- _WORK TASK_
Your answer should be only the lines below from the one with "96: (270, 180)" to the one with "113: (179, 225)", repeated exactly, ends included.

Saved data entries:
◆ ◆ ◆ ◆ ◆

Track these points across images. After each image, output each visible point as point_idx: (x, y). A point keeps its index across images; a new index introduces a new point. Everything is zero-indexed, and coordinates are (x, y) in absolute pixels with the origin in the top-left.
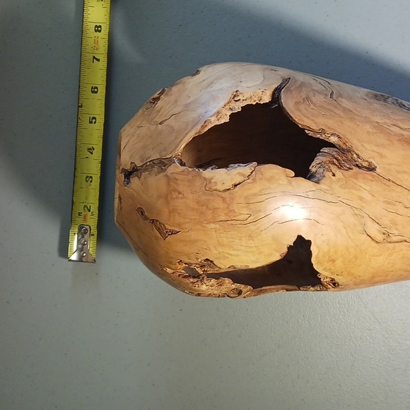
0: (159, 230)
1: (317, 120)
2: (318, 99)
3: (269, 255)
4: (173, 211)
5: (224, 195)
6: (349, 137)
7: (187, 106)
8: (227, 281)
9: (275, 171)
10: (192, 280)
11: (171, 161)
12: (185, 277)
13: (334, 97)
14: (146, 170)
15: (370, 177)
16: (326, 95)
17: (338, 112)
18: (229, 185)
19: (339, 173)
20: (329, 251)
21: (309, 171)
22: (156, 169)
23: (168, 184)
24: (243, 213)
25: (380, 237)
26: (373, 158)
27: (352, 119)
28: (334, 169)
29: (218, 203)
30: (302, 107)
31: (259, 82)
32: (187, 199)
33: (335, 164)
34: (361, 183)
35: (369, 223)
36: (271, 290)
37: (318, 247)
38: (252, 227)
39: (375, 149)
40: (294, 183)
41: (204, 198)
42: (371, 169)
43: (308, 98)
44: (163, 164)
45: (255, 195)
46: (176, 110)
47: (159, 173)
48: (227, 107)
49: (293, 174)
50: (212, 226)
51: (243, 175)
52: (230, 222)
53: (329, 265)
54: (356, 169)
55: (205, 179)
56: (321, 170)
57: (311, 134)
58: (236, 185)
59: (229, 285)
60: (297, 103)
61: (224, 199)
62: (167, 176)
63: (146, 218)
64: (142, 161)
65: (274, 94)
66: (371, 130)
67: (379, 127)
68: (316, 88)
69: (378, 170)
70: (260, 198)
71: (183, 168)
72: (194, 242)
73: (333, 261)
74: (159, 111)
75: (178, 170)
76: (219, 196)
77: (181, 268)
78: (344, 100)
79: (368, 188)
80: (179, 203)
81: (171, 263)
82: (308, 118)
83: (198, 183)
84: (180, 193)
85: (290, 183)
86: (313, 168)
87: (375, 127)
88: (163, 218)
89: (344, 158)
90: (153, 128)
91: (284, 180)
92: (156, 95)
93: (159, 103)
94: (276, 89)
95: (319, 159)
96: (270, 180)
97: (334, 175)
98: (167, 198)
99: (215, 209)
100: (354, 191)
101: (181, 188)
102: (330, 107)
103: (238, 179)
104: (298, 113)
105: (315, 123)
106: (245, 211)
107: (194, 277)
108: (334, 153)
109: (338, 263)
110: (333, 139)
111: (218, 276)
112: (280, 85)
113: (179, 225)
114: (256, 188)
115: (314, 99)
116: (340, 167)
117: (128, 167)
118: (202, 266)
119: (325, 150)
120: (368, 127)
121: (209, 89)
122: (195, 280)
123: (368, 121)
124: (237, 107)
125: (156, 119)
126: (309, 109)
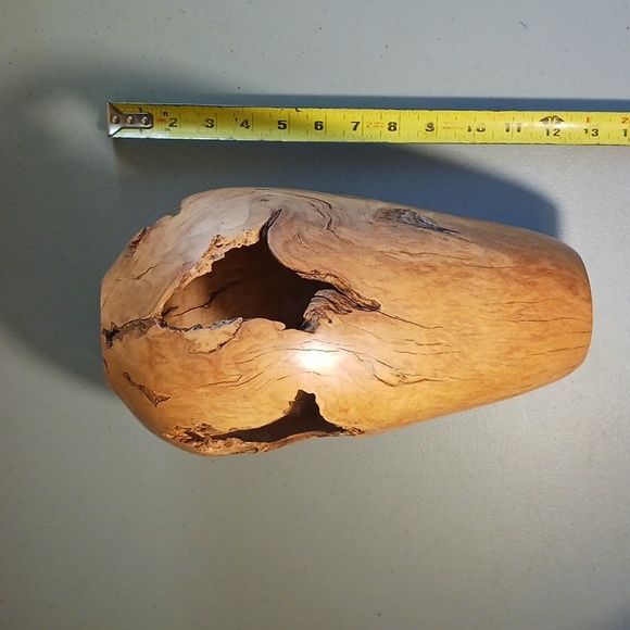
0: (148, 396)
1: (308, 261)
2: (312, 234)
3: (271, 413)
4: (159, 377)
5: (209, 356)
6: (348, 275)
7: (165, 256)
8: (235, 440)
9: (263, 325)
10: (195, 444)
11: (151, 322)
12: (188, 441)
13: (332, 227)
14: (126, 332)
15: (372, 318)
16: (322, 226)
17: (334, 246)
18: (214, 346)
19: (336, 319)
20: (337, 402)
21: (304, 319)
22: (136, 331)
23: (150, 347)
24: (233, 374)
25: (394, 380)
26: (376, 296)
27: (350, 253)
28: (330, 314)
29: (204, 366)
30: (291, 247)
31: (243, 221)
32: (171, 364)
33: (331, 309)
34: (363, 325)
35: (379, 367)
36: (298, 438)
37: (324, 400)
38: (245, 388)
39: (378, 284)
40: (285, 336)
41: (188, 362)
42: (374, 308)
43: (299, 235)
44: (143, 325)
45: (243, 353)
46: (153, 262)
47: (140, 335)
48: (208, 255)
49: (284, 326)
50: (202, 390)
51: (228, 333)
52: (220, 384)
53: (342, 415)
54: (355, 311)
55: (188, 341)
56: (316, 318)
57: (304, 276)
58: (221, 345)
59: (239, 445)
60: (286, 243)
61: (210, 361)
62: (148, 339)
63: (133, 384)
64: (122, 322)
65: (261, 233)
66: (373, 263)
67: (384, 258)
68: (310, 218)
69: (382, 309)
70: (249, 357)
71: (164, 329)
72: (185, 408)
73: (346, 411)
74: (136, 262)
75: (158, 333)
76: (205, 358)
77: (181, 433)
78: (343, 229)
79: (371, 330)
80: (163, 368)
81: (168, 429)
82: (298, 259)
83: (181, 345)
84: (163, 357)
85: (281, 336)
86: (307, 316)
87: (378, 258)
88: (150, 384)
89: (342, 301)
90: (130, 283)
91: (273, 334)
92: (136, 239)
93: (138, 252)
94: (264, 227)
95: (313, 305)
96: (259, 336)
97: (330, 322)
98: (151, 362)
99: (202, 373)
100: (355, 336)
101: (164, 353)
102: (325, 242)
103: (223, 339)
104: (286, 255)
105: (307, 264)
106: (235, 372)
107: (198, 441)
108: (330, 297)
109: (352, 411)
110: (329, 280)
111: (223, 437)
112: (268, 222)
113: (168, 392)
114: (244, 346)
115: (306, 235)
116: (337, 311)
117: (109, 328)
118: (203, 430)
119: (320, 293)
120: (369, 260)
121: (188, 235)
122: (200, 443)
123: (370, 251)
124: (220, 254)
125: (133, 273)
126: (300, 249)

◆ ◆ ◆ ◆ ◆

- _RESPONSE TO THIS EXERCISE_
96: (270, 180)
97: (334, 175)
98: (167, 198)
99: (215, 209)
100: (354, 191)
101: (181, 188)
102: (330, 107)
103: (238, 179)
104: (298, 113)
105: (315, 123)
106: (245, 211)
107: (194, 277)
108: (334, 153)
109: (338, 263)
110: (333, 139)
111: (218, 276)
112: (280, 85)
113: (179, 225)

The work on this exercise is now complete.